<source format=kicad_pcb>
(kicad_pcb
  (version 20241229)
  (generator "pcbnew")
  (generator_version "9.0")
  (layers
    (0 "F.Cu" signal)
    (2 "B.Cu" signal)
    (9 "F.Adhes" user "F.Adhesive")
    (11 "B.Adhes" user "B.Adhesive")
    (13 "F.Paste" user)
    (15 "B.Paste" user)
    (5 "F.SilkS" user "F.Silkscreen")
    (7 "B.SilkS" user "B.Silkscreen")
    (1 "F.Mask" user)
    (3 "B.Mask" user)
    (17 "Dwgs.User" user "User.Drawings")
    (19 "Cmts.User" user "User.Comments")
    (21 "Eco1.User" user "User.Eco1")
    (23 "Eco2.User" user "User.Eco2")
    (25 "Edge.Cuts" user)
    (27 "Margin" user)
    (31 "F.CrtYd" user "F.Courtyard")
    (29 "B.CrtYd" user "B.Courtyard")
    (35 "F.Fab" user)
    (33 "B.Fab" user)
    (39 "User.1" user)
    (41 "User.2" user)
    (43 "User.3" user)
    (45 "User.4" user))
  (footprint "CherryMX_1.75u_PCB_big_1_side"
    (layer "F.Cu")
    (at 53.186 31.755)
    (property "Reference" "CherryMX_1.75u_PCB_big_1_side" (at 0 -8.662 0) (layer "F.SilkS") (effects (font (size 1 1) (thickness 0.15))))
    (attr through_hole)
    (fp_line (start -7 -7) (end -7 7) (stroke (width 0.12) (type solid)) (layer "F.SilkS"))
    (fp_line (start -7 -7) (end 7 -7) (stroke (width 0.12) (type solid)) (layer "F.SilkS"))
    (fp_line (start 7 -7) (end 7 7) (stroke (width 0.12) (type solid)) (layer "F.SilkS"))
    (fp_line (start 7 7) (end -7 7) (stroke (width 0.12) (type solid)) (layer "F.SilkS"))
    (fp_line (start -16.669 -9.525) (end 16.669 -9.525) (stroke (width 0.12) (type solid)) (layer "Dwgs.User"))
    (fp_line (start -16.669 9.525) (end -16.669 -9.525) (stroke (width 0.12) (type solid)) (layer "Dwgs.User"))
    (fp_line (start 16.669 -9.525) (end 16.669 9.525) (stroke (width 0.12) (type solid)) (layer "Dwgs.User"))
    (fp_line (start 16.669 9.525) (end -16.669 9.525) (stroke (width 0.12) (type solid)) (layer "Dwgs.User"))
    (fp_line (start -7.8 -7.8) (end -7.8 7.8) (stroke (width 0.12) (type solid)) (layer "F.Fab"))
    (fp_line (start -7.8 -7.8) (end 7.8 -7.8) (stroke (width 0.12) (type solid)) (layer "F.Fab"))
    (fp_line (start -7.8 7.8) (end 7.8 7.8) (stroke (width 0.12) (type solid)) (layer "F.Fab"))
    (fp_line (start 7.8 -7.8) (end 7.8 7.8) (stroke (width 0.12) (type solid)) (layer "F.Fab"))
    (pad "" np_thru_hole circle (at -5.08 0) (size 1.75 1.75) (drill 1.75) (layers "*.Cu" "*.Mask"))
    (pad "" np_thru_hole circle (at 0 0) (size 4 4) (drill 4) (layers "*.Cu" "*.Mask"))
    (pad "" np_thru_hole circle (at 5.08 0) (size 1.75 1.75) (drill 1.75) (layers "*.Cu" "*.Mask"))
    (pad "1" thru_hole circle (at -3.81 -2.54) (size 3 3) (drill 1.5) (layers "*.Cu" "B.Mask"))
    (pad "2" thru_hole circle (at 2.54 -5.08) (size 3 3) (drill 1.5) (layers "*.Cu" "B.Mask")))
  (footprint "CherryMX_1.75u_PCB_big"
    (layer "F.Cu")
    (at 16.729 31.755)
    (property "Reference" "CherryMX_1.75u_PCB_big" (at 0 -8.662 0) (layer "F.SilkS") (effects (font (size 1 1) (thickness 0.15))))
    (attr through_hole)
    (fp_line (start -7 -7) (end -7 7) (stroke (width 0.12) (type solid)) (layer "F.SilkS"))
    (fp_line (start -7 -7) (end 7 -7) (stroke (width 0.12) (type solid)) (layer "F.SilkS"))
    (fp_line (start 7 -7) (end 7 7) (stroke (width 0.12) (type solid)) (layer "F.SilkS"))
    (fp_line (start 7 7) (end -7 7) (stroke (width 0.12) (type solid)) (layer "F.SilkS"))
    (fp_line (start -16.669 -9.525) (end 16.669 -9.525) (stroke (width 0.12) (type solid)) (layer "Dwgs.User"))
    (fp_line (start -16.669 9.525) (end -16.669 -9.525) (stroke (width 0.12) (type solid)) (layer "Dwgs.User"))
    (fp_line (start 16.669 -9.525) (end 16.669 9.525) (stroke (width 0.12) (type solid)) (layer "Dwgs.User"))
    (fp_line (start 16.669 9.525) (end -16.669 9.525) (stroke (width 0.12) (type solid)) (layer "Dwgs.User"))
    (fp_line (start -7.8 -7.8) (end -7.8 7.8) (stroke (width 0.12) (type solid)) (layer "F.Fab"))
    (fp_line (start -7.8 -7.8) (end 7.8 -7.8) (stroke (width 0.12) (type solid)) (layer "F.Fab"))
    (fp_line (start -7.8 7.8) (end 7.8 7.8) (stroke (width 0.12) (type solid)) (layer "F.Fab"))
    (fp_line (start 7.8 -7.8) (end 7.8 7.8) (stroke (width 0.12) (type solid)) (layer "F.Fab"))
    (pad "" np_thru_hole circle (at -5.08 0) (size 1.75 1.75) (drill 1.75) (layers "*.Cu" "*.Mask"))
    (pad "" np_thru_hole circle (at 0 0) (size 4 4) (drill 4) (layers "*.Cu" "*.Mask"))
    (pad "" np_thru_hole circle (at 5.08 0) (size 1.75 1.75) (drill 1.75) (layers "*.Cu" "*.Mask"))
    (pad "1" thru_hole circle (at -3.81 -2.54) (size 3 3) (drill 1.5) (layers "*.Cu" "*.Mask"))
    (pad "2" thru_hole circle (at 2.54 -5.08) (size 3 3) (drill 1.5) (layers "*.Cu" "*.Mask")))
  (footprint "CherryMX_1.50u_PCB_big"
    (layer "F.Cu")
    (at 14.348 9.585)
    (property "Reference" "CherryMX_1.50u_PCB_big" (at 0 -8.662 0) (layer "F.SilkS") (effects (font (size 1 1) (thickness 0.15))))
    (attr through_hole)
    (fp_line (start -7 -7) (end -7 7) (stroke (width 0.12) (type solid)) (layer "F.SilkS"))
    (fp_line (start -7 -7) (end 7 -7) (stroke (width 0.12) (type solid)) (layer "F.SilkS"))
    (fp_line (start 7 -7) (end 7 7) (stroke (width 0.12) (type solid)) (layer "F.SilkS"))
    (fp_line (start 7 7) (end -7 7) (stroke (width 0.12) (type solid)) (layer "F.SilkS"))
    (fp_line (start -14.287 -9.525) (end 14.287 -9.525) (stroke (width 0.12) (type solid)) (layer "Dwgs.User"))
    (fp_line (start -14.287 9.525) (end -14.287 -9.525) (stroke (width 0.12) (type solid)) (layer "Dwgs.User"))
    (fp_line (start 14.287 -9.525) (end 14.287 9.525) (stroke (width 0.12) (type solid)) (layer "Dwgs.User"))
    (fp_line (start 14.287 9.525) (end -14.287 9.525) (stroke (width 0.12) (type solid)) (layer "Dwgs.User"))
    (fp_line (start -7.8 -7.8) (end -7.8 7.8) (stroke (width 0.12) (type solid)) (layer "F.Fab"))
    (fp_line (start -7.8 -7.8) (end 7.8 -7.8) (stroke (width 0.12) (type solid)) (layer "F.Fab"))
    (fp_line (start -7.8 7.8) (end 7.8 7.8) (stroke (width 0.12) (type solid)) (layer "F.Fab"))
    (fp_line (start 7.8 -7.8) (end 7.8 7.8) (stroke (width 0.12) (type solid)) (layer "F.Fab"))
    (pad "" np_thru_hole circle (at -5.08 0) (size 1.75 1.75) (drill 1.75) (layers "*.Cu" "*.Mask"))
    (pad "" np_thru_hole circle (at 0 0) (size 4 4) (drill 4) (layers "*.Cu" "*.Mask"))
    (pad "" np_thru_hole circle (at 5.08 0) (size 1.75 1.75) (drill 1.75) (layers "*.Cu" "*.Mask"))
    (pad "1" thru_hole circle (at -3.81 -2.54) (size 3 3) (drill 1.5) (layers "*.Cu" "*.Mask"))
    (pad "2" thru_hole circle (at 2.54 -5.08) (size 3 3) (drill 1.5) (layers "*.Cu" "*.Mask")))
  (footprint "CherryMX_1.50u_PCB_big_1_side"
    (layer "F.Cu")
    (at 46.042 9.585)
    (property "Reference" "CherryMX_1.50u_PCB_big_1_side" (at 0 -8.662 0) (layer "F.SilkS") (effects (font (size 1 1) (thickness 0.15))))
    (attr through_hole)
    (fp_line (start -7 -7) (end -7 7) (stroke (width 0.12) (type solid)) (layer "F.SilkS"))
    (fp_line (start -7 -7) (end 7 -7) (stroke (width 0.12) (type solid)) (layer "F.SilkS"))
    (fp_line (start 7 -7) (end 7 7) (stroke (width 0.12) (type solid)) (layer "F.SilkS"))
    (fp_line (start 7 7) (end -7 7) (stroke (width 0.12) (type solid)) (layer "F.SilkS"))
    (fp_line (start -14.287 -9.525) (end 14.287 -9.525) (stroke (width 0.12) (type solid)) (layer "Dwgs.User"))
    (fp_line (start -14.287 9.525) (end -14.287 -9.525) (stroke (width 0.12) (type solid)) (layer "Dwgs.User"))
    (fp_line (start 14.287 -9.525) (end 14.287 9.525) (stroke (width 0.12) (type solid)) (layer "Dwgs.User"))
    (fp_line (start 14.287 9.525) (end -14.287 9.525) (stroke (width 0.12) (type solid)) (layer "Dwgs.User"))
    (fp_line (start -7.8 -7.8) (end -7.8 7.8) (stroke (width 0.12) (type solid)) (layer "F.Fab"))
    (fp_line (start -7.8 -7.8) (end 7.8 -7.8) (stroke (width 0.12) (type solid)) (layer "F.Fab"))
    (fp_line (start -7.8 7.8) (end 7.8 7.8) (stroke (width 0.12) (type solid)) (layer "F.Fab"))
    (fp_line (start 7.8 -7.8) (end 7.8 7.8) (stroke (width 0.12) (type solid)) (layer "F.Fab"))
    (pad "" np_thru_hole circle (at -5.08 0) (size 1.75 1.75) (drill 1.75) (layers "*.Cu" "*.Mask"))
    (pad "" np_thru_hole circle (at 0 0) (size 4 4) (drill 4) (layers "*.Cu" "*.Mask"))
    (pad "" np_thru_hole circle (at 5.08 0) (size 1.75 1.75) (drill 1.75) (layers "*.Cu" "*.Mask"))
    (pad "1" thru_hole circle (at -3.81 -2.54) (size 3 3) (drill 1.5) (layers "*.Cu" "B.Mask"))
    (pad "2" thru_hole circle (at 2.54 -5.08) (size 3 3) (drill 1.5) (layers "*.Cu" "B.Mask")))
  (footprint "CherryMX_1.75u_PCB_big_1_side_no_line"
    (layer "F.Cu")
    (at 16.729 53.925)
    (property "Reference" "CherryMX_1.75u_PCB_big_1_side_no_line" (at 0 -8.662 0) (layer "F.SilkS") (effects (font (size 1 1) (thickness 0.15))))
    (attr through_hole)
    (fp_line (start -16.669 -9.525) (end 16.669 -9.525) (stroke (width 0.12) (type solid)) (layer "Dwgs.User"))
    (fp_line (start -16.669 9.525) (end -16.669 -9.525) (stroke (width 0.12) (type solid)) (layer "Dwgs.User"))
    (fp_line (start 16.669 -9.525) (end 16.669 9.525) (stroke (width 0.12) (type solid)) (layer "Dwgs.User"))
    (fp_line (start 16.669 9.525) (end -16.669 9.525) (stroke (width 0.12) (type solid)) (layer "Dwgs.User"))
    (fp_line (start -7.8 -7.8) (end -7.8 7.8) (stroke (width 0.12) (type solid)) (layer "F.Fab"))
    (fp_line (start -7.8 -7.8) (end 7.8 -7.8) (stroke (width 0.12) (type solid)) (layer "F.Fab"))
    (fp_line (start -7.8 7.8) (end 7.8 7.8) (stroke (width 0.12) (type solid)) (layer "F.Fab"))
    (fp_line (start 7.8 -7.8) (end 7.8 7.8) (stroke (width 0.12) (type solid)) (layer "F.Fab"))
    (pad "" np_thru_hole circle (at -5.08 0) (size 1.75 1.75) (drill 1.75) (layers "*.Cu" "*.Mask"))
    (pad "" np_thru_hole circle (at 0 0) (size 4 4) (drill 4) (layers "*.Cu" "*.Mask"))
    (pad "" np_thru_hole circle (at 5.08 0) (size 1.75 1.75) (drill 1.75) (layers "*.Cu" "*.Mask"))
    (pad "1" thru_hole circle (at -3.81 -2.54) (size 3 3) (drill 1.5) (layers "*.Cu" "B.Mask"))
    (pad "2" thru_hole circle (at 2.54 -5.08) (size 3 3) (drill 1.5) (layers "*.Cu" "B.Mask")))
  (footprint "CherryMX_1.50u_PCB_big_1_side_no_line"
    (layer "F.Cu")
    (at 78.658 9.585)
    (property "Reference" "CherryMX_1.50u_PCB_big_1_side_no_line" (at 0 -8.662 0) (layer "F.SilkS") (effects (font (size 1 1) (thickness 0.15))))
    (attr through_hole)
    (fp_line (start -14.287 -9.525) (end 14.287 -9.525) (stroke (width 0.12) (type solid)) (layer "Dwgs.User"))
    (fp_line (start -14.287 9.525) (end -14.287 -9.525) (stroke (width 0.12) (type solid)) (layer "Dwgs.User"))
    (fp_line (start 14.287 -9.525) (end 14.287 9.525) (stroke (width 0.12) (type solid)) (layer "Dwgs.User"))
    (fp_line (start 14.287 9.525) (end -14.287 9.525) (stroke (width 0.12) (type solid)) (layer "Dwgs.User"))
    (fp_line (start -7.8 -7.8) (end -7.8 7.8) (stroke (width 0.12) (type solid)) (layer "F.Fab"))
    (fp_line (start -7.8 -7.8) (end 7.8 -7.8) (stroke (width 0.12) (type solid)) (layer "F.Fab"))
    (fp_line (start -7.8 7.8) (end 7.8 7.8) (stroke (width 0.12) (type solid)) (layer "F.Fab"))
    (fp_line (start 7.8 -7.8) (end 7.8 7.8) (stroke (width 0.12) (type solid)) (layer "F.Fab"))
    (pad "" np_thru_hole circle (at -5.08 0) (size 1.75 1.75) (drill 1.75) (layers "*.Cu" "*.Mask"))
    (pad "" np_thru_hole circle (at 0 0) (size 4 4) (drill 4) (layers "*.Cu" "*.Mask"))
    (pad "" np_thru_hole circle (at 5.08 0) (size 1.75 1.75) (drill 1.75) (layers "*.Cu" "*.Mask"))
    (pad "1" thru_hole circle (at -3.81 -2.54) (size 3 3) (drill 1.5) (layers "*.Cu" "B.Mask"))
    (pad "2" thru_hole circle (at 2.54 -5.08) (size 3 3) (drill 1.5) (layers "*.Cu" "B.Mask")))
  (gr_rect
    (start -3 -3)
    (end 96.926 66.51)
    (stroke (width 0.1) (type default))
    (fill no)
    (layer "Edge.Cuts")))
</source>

____

--- How to complete this task ---
If a line in the records contains the string "thickness", copy it out.

--- Exercise output ---
    (property "Reference" "CherryMX_1.75u_PCB_big_1_side" (at 0 -8.662 0) (layer "F.SilkS") (effects (font (size 1 1) (thickness 0.15))))
    (property "Reference" "CherryMX_1.75u_PCB_big" (at 0 -8.662 0) (layer "F.SilkS") (effects (font (size 1 1) (thickness 0.15))))
    (property "Reference" "CherryMX_1.50u_PCB_big" (at 0 -8.662 0) (layer "F.SilkS") (effects (font (size 1 1) (thickness 0.15))))
    (property "Reference" "CherryMX_1.50u_PCB_big_1_side" (at 0 -8.662 0) (layer "F.SilkS") (effects (font (size 1 1) (thickness 0.15))))
    (property "Reference" "CherryMX_1.75u_PCB_big_1_side_no_line" (at 0 -8.662 0) (layer "F.SilkS") (effects (font (size 1 1) (thickness 0.15))))
    (property "Reference" "CherryMX_1.50u_PCB_big_1_side_no_line" (at 0 -8.662 0) (layer "F.SilkS") (effects (font (size 1 1) (thickness 0.15))))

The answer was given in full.